#### Work required
Copy word for word each line from the one that has "Zambia Discovery Safari" to the last line of the records, with no other lines.

#### Supplied material
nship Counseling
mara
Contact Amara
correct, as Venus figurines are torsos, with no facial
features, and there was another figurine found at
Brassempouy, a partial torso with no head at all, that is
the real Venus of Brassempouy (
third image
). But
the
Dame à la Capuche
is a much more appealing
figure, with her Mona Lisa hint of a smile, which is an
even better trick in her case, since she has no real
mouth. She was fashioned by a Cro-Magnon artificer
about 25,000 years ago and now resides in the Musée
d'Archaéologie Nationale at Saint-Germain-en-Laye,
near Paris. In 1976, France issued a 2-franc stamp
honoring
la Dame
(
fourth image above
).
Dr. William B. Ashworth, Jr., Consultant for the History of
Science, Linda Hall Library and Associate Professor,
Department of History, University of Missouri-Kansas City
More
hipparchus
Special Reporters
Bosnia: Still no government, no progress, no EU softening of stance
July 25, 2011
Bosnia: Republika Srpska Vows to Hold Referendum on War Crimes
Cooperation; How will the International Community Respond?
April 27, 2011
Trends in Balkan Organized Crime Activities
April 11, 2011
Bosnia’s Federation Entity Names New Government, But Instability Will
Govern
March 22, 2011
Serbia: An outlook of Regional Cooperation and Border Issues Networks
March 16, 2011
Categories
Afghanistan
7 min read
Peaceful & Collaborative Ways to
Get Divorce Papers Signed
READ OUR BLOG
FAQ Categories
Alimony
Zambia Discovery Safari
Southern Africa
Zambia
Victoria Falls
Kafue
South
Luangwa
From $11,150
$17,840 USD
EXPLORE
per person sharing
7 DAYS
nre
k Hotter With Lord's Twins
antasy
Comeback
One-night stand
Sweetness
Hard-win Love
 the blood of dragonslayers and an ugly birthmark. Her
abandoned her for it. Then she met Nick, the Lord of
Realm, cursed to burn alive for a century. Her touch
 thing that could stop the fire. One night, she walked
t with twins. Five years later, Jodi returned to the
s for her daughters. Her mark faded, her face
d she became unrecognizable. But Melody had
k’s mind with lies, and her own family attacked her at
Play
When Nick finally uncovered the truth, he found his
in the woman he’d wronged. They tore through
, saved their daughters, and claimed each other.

#### Solution to this exercise
Zambia Discovery Safari
Southern Africa
Zambia
Victoria Falls
Kafue
South
Luangwa
From $11,150
$17,840 USD
EXPLORE
per person sharing
7 DAYS
nre
k Hotter With Lord's Twins
antasy
Comeback
One-night stand
Sweetness
Hard-win Love
 the blood of dragonslayers and an ugly birthmark. Her
abandoned her for it. Then she met Nick, the Lord of
Realm, cursed to burn alive for a century. Her touch
 thing that could stop the fire. One night, she walked
t with twins. Five years later, Jodi returned to the
s for her daughters. Her mark faded, her face
d she became unrecognizable. But Melody had
k’s mind with lies, and her own family attacked her at
Play
When Nick finally uncovered the truth, he found his
in the woman he’d wronged. They tore through
, saved their daughters, and claimed each other.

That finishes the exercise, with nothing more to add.